From Misrepresentation to Misapprehension: Discursive Resistance and the Politics of Displacement in Native America

Open Access
- Author:
- Youngberg, Quentin Edward
- Graduate Program:
- Comparative Literature
- Degree:
- Doctor of Philosophy
- Document Type:
- Dissertation
- Date of Defense:
- March 30, 2006
- Committee Members:
- Djelal Kadir, Committee Chair/Co-Chair
Sophia A Mcclennen, Committee Member
Aldon Lynn Nielsen, Committee Member
Matthew Bennett Restall, Committee Member - Keywords:
- White Indians
Native film
Indian
Indigenous
Native American
misrepresentation
stereotypes
Native politics
Gerald Vizenor
vanishing Indian
Indians and nature - Abstract:
- The very real social and political problems on reservations (like poverty, alcoholism, and suicide) will never be solved so long as these issues are elided by essentialist discussions of culture. Romanticized conceptions of Native cultures elide the facts of racism, bureaucratic inefficiency, and purposefully systematized erosions of Native sovereignty. In the process of these elisions, blame for social problems is laid on the culturally “atavistic” and “inept” (savage) victims for problems that stem, in reality, from an ongoing colonial relationship. By taking on various popular myths about Native cultures (the myth of the Vanishing Indian, the idea of the Nature-Indian, or the myth of the White-Indian), and by setting Native voices in opposition to those myths, this dissertation attempts to de-mystify the politics that lie behind public discourses on and by Native peoples.
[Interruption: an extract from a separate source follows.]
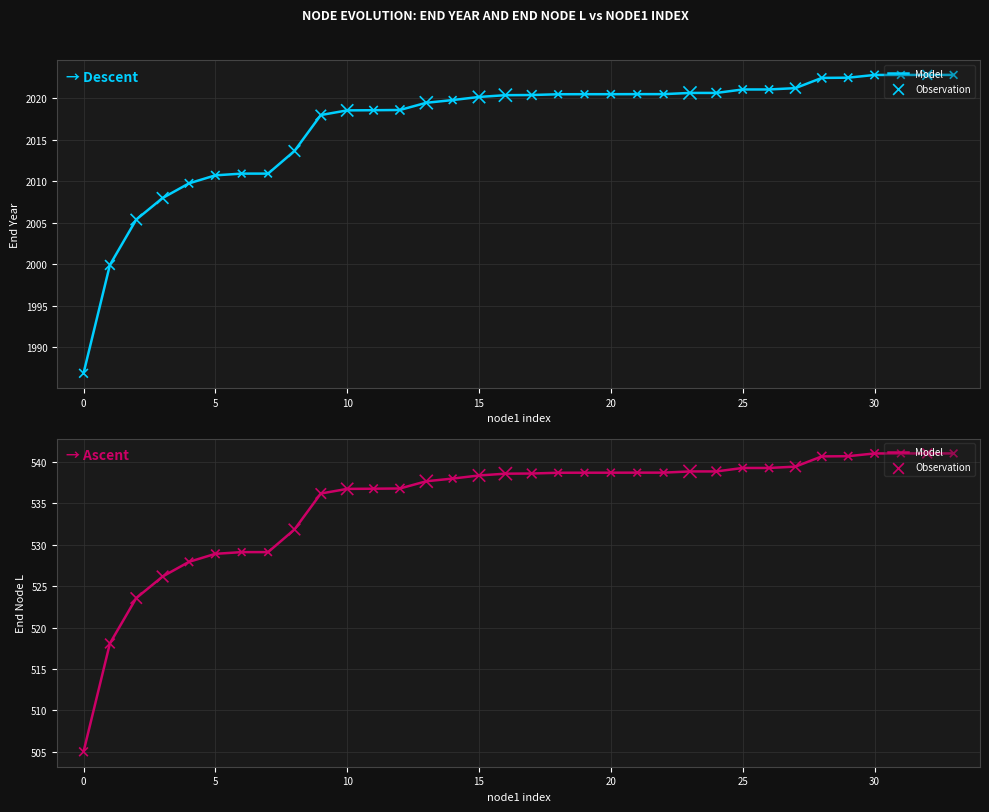

Which series reaches the maximum Y coordinate?

Model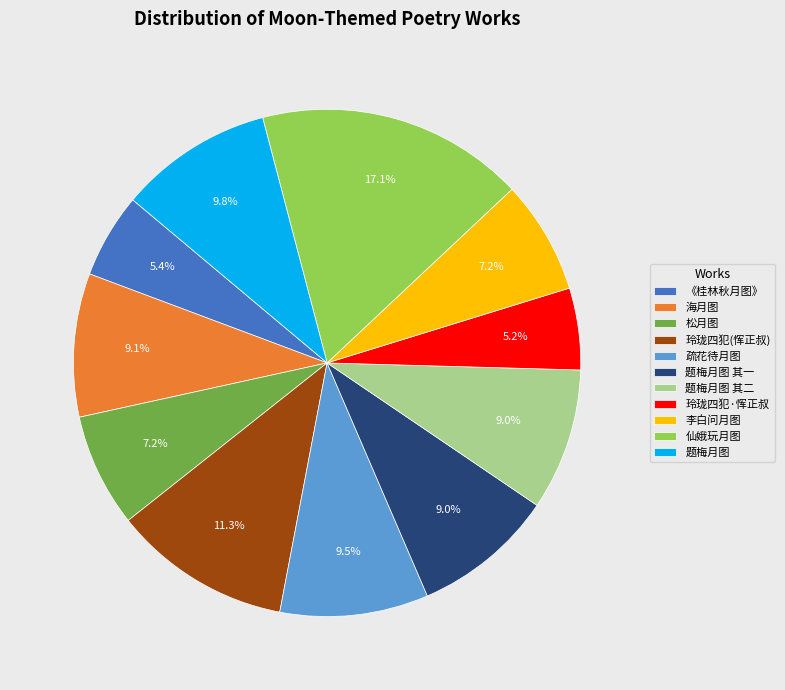

Which has a higher value, 李白问月图 or 题梅月图 其一?

题梅月图 其一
Moreover, it seeks a better understanding of the ways Natives are denied political agency through public discourses that attempt to represent indians in romanticized, overtly cultural, and ultimately apolitical terms. This is not a project of “understanding” Native cultures; rather, it is a project of understanding how Native cultures are constituted, and why they are constituted as such, in the mythological discourses of a national public. Furthermore, it serves to recognize how those same cultures are reconstituted through the critical responses of Native voices to those national mythologies. Here, I begin to unravel the relationship between culture and politics and, more importantly, to uncover some of the more popular cultural assumptions still working today to displace Natives themselves and to undermine Native politics. My point is that cultural essentialisms come to stand in for political realities; and it is imperative that we come to understand the political basis of Native misrepresentations and misapprehensions. It is also imperative that we give due attention to those Native literatures that insinuate themselves into the contest of representational politics that inform public policies.